The second informant, Jesus Cruz, was described by sanctuary volunteers as an avuncular, genial fellow in his late 50s who had been an “uncle” to Central American children he helped transport in his undercover role as volunteer. Cruz even sent Christmas cards to children as part of a ruse to secure their addresses for subsequent arrest, sanctuary workers said.
“ ‘God bless you, father,’ he would say to me, and give me a hug,” said defendant Tony Clark, associate priest at Sacred Heart Church in Nogales.
No Ruling on Motion
Carroll has yet to rule on one remaining defense motion charging that the Justice Department “selectively prosecuted” movement members for political reasons while all but ignoring ranchers who induce workers to cross the border to work in their fields.
Documents submitted in support of that motion draw on investigators’ files from the day the INS opened its sanctuary file on March 26, 1982, through Jan. 14, 1985, when the defendants were indicted.
The first memo was written by a Border Patrol agent who attended a press conference staged by a defendant, the Rev. John Fife, in 1982 to announce that his Tucson Presbyterian church was declaring itself a sanctuary for Guatemalan and Salvadoran refugees.
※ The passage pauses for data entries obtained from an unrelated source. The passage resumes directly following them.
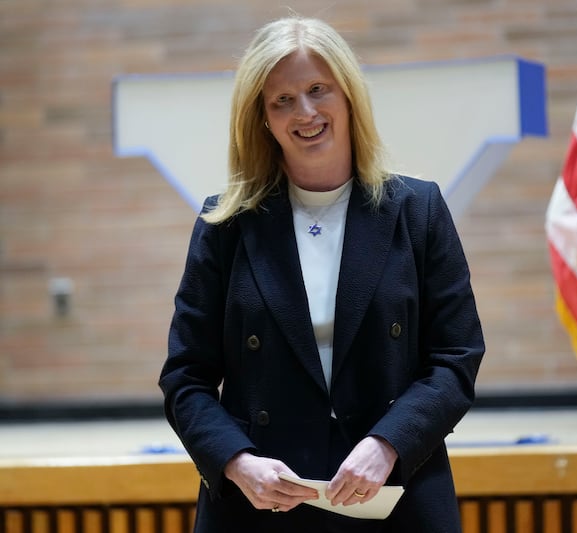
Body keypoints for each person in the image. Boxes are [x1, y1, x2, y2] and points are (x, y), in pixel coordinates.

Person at [159, 14, 485, 532]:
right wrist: (238, 463)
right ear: (262, 117)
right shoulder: (225, 223)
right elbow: (186, 377)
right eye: (282, 99)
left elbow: (455, 358)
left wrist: (388, 443)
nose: (304, 112)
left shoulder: (417, 210)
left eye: (317, 89)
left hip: (394, 493)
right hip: (262, 502)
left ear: (349, 96)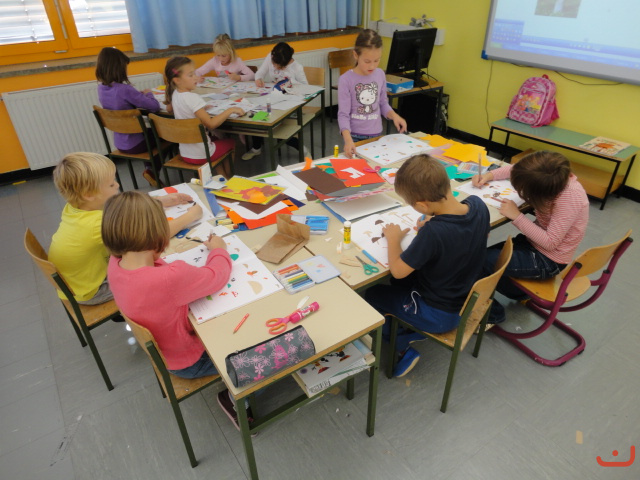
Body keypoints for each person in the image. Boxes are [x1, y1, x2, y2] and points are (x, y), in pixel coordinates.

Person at [102, 191, 251, 429]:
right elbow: (217, 275)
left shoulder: (115, 262)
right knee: (255, 348)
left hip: (166, 354)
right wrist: (219, 249)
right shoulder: (169, 278)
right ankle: (234, 400)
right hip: (191, 362)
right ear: (159, 236)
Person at [364, 155, 490, 377]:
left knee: (373, 293)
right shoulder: (478, 205)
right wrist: (435, 220)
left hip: (438, 315)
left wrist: (393, 239)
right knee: (400, 283)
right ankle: (410, 325)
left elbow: (398, 271)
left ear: (423, 205)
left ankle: (402, 346)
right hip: (465, 298)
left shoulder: (434, 233)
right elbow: (470, 234)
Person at [49, 152, 201, 306]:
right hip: (93, 290)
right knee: (156, 278)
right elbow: (155, 235)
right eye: (111, 184)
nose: (117, 185)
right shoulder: (96, 224)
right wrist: (191, 216)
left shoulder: (76, 206)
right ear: (88, 194)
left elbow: (124, 210)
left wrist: (160, 201)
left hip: (77, 281)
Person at [473, 150, 589, 323]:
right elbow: (516, 170)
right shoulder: (552, 177)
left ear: (539, 192)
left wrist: (517, 216)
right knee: (480, 258)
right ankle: (515, 290)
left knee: (477, 262)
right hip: (532, 244)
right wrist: (489, 175)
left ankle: (492, 314)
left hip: (548, 260)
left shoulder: (569, 199)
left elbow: (550, 242)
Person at [165, 56, 243, 176]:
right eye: (190, 75)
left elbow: (170, 109)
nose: (195, 77)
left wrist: (200, 109)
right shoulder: (192, 97)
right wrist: (231, 109)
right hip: (202, 154)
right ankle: (228, 178)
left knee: (216, 140)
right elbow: (211, 124)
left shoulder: (175, 94)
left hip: (185, 153)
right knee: (231, 142)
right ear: (177, 80)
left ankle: (222, 177)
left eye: (194, 73)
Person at [95, 47, 162, 187]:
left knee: (151, 133)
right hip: (137, 143)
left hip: (120, 143)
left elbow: (121, 102)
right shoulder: (125, 89)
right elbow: (154, 106)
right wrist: (148, 93)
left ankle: (151, 169)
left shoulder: (101, 88)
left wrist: (137, 96)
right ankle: (152, 170)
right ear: (118, 69)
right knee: (165, 135)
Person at [338, 29, 407, 158]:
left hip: (376, 135)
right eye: (367, 61)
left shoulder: (380, 74)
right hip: (354, 136)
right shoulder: (346, 80)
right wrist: (348, 140)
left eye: (377, 60)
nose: (372, 66)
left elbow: (383, 104)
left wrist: (395, 116)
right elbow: (343, 115)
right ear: (355, 55)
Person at [243, 42, 309, 160]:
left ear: (287, 62)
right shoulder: (271, 56)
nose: (275, 67)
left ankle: (302, 149)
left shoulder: (297, 67)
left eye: (279, 66)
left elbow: (306, 87)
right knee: (257, 117)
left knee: (279, 129)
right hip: (272, 98)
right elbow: (260, 72)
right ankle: (256, 148)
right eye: (274, 64)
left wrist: (290, 82)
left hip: (289, 102)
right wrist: (258, 79)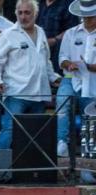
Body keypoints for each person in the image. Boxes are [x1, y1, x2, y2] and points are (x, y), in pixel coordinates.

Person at [0, 0, 61, 150]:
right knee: (9, 130)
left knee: (35, 135)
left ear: (35, 14)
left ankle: (29, 171)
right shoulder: (8, 34)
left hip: (39, 94)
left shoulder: (41, 31)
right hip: (16, 93)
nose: (23, 17)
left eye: (27, 13)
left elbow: (45, 61)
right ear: (16, 14)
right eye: (20, 13)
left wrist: (54, 77)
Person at [55, 0, 96, 156]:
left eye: (90, 16)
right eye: (84, 16)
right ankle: (61, 141)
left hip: (93, 81)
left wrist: (89, 66)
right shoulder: (71, 33)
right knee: (62, 101)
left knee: (90, 117)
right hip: (71, 76)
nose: (87, 20)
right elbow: (62, 58)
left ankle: (88, 153)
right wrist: (68, 64)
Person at [39, 0, 80, 69]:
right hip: (40, 51)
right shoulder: (39, 3)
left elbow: (73, 30)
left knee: (57, 77)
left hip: (59, 53)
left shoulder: (68, 4)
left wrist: (54, 40)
The agent described the event as the beginning of a “ploy” to “demonstrate to the public that the U.S. government via . . . jack-booted Gestapo Border Patrol agents (thinks) nothing of breaking down the doors of their churches to drag Jesus Christ out to be tortured and murdered.”
An INS intelligence agent in Yuma noted in 1983 that a story about the movement appeared in a Catholic-Episcopal magazine with what he decribed as a “left-wing format of stories about nuclear disarmament, U.S. foreign policy, (and) black and poor peoples movements.”
Support From Jackson
In September, 1984, a Los Angeles-based INS agent attended two sanctuary events in Los Angeles, including one on Sept. 30 in which Jesse Jackson, who had sought the Democratic presidential nomination, gave support for the movement and “expressed the usual anti-Reagan sentiment,” the agent reported.
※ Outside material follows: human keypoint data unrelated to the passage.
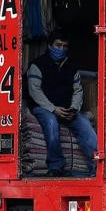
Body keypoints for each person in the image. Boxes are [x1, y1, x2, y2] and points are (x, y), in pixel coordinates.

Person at [27, 31, 97, 177]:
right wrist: (53, 109)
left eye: (64, 46)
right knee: (51, 123)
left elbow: (78, 91)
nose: (61, 49)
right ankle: (55, 166)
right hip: (44, 108)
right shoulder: (37, 65)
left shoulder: (72, 67)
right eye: (58, 45)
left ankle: (96, 167)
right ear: (49, 45)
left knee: (86, 127)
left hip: (67, 109)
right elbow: (35, 91)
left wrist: (74, 108)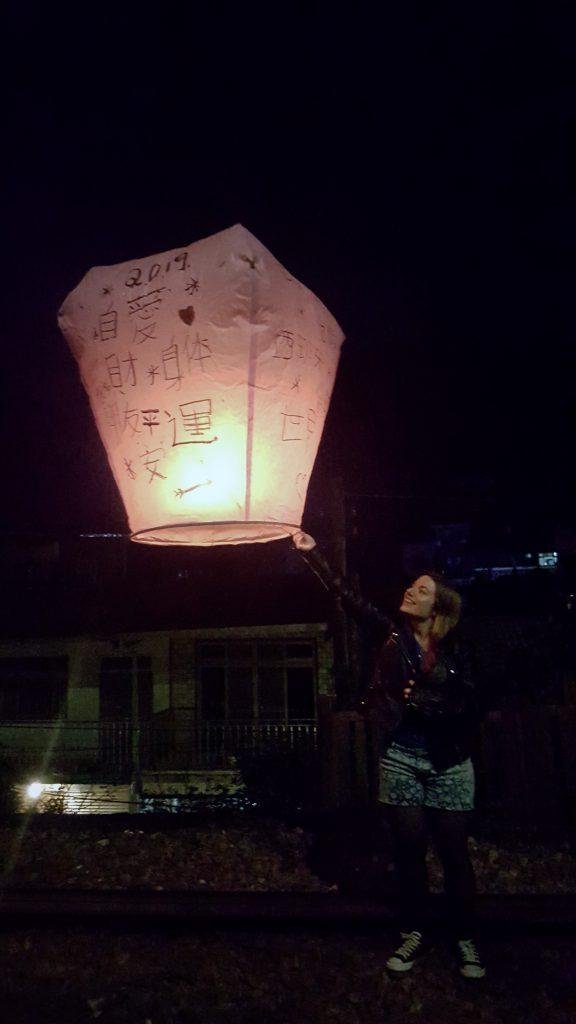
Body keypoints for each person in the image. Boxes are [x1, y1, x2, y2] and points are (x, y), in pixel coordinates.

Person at [292, 531, 486, 980]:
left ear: (438, 609)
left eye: (422, 591)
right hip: (401, 757)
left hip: (450, 762)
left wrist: (437, 701)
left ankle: (464, 938)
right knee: (410, 850)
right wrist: (312, 555)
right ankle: (414, 932)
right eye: (412, 586)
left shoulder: (459, 649)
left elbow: (473, 700)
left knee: (454, 854)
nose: (411, 592)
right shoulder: (391, 637)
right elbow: (347, 598)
“Of course, everyone knew this would be a controversial case because priests and nuns were being indicted,” Reno said in an interview, denying that the case had been prosecuted for political reasons.
Besides, he added, “They singled themselves out for prosecution.”
Since 1982, leaders of the movement have welcomed interviews by the news media and allowed television cameras to follow them occasionally as they transported refugees across the country.
They have distributed thousands of brochures, conducted public caravans of aliens through downtown streets and established a toll-free telephone number to widen their network. Fife even posted a billboard-sized sign in front of his church announcing in Spanish that the church was a “sanctuary for the oppressed of Central America.”
Informants to Testify
But such activities did not constitute the sort of evidence that he needed for trial, Reno said. “It was necessary to make the recordings to corroborate informants’ reports,” he said. The informants will testify at the trial, but the tapes will not be introduced because they are unnecessary and “difficult to work with,” Reno added.
Defense attorneys said they suspect that Reno will not introduce the tapes because they could reveal the defendants’ motivations.
The defendants say they are following ancient traditions of sanctuary. Moreover, they add, they were acting in accordance with international treaties and the 1980 U.S. Refugee Act, both of which require countries to grant asylum to anyone who has legitimate fear of persecution in his homeland.
Contrasted with some nonviolent movements of the past, they contend that they are not practicing civil disobedience. “It is the INS who is violating the law, not us,” asserted Jim Corbett, 52, a Quaker and retired rancher who, with Fife, is considered a co-founder of the movement.
Carroll has ruled that the defendants have the right to mount an unusual but legitimate “advice of counsel” defense that contends they were innocent because they had not intended to break the law, had consulted attorneys, and had been advised that what they were doing was legal.